Linley carves the diamond into a lens, and finally gets the view he has always dreamed of. In a single drop of water, he discovers worlds that seem like fantastic gardens of colour and splendour. But then he spies something else in this world- a creature that looks like an exquisite, miniature girl. Linley is smitten. For days he cannot leave his microscope- even seeing the drop of water she inhabits depresses him, as it reminds him of the uncrossable gulf between them. I won't spoil the ending, but if you're thinking that this unnatural love will eventually destroy Linley, then have yourself a drink.
Man, I do love this story. It's simple, creepy and effective. It's also wonderfully old-fashioned and harsh in its themes of obsession and karma. From youth, Linley's obsession is depicted as driving him to unnatural acts, viz. the mutilation of animals. And the fact the he receives the information on how to make his breakthrough by supernatural means wonderfully foreshadows its later effects on him. Via consulting with spirits, theft and murder, Linley has achieved his goal. He has broken the natural order, and what he discovers will ruin him in the most personal way possible- through love (a touch that Wells would never use).

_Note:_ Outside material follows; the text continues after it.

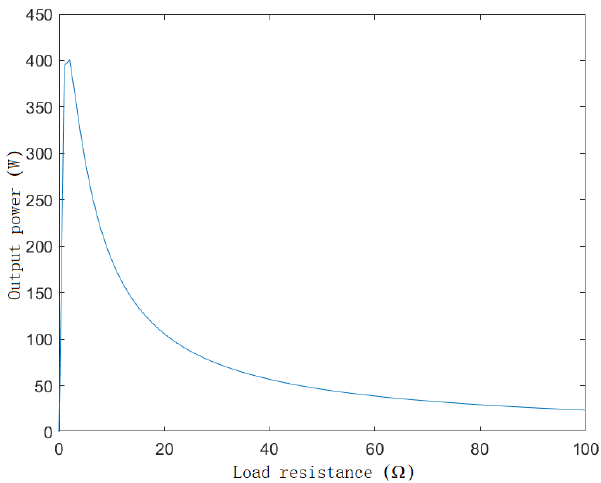
Figure 12. Relationship between output power and load resistance under the three coils.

The writing is solid and far less annoying than even much later Victorian prose (Stoker, I'm looking at you!). The descriptions of the new world that the hero discovers are stirring, and the sense of wonder-turning-to-horror is masterfully handled. Who else but a Corkman could do as well?
Read the story here, if you would.
Thank you for your wonderful post on one of my favorite 19th Century authors. I participate in (US) Civil War reenactment, and I try to mention Fit-James O'Brien whenever possible. This year is the 150th anniversary of his death.
ReplyDeleteJames O'Brien (No relation, that I know of.)
Sorry about the typo. It should say "Fitz-James O'Brien."
ReplyDeleteJames O'Brien
I ran the story with considerable commentary on Fantastic Worlds here
ReplyDeletehttp://fantasticworlds-jordan179.blogspot.com/2013/08/the-diamond-lens-1858-by-fitz-james.html
It was interesting how O'Brien handles the morality of killing Jules Simon. Having read the story, I am certain that Linley was reflexively anti-Semitic (he uses Simon's Jewishness as one reason why it's not so bad to kill him). I do not know if O'Brien was, because Linley is himself neither sane nor admirable.
I think that the slavery issue was far more important to O'Brien. The significance of Brazil was that by 1858, the United States of America and Brazil were two of the only places in the Western world which still legally-allowed slavery. O'Brien was almost certainly of Abolitionist sympathies, since he volunteered for and died in the American Civil War, at a time and from a place and social class from which he could have safely sat the war out.